Data for review:
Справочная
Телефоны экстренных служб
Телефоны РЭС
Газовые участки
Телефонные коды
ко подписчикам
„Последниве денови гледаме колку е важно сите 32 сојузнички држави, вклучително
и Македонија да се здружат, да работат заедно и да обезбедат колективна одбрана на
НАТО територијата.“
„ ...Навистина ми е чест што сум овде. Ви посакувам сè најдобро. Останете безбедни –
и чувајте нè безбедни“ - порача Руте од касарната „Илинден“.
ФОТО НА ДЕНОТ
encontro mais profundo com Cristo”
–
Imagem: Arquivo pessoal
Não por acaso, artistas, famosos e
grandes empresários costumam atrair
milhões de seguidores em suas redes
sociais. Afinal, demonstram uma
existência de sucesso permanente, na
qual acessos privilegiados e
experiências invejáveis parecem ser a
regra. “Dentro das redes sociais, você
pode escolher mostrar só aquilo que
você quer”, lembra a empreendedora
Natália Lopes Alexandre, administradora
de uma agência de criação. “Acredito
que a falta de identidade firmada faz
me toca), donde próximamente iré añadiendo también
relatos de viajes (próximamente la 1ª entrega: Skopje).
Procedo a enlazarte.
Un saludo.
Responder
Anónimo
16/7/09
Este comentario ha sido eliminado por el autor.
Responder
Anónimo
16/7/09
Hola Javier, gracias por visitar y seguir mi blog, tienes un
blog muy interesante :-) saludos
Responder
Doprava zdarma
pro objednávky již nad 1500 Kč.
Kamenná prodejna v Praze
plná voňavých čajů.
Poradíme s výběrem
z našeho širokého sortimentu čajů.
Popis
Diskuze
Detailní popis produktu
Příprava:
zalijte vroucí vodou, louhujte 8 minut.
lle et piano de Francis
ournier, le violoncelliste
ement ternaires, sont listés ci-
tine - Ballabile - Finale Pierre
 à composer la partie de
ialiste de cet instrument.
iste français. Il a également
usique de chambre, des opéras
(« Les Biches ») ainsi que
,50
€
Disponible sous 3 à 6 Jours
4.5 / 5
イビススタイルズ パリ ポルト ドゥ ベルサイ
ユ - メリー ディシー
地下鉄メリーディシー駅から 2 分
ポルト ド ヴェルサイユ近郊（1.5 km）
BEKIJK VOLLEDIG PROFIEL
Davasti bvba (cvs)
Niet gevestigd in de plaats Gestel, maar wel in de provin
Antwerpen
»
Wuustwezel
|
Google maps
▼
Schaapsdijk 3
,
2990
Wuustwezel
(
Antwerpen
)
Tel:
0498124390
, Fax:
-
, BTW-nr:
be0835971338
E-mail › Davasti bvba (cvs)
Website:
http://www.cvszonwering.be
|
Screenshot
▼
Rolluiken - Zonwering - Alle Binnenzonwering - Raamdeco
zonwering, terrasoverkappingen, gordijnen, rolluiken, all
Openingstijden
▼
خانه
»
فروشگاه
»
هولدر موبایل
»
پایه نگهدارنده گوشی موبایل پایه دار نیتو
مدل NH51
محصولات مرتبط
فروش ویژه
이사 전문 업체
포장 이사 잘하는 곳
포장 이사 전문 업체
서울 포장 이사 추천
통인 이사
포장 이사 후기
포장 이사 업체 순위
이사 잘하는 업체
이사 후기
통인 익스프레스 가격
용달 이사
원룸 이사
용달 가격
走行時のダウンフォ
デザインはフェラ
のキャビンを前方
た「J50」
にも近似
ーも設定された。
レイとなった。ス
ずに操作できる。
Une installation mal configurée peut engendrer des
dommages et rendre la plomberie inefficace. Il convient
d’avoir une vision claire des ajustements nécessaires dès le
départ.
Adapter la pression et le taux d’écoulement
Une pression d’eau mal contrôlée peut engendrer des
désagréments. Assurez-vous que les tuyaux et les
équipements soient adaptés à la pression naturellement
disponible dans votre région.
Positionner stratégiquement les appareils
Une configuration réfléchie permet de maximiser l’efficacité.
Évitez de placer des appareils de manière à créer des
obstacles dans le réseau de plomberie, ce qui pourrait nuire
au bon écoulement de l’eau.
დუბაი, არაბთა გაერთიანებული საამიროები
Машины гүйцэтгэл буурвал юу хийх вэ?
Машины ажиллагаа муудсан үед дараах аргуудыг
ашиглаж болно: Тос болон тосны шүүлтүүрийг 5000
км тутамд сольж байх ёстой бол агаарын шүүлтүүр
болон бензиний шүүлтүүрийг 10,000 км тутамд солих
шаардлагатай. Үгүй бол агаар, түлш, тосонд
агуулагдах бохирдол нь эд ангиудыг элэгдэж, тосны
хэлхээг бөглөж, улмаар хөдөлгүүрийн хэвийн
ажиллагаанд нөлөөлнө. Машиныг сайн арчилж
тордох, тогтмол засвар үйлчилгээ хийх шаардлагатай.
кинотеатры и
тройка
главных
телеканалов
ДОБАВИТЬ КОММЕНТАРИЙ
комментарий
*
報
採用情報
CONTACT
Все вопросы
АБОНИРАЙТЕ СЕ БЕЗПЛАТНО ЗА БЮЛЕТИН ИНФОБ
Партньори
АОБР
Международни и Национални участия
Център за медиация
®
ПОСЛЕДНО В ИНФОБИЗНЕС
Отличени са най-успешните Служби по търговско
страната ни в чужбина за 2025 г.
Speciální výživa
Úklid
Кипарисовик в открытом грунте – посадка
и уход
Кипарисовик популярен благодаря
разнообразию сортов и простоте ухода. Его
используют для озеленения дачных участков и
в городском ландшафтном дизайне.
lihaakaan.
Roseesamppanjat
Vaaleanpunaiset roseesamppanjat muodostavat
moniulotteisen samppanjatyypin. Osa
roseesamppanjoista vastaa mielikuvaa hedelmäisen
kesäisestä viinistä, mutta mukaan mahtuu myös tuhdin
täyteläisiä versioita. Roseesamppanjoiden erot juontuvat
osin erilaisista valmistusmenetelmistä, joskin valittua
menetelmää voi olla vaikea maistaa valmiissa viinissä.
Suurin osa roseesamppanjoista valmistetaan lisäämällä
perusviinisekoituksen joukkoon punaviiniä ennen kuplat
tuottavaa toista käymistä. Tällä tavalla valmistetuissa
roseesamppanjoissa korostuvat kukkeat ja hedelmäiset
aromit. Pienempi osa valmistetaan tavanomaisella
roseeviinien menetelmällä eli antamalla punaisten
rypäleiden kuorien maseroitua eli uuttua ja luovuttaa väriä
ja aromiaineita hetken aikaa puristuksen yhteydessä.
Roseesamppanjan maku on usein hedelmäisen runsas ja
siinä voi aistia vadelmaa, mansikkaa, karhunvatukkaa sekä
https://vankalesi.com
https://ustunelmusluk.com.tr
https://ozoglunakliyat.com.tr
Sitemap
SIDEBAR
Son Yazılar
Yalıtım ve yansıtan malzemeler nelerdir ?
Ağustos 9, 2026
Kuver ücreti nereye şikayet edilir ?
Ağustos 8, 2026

Task: From the line containing "milhões de seguidores em suas redes" down to the line containing "Disponible sous 3 à 6 Jours" in the material above, reproduce every line exactly, including the two end lines.

Solution to the problem:
milhões de seguidores em suas redes
sociais. Afinal, demonstram uma
existência de sucesso permanente, na
qual acessos privilegiados e
experiências invejáveis parecem ser a
regra. “Dentro das redes sociais, você
pode escolher mostrar só aquilo que
você quer”, lembra a empreendedora
Natália Lopes Alexandre, administradora
de uma agência de criação. “Acredito
que a falta de identidade firmada faz
me toca), donde próximamente iré añadiendo también
relatos de viajes (próximamente la 1ª entrega: Skopje).
Procedo a enlazarte.
Un saludo.
Responder
Anónimo
16/7/09
Este comentario ha sido eliminado por el autor.
Responder
Anónimo
16/7/09
Hola Javier, gracias por visitar y seguir mi blog, tienes un
blog muy interesante :-) saludos
Responder
Doprava zdarma
pro objednávky již nad 1500 Kč.
Kamenná prodejna v Praze
plná voňavých čajů.
Poradíme s výběrem
z našeho širokého sortimentu čajů.
Popis
Diskuze
Detailní popis produktu
Příprava:
zalijte vroucí vodou, louhujte 8 minut.
lle et piano de Francis
ournier, le violoncelliste
ement ternaires, sont listés ci-
tine - Ballabile - Finale Pierre
 à composer la partie de
ialiste de cet instrument.
iste français. Il a également
usique de chambre, des opéras
(« Les Biches ») ainsi que
,50
€
Disponible sous 3 à 6 Jours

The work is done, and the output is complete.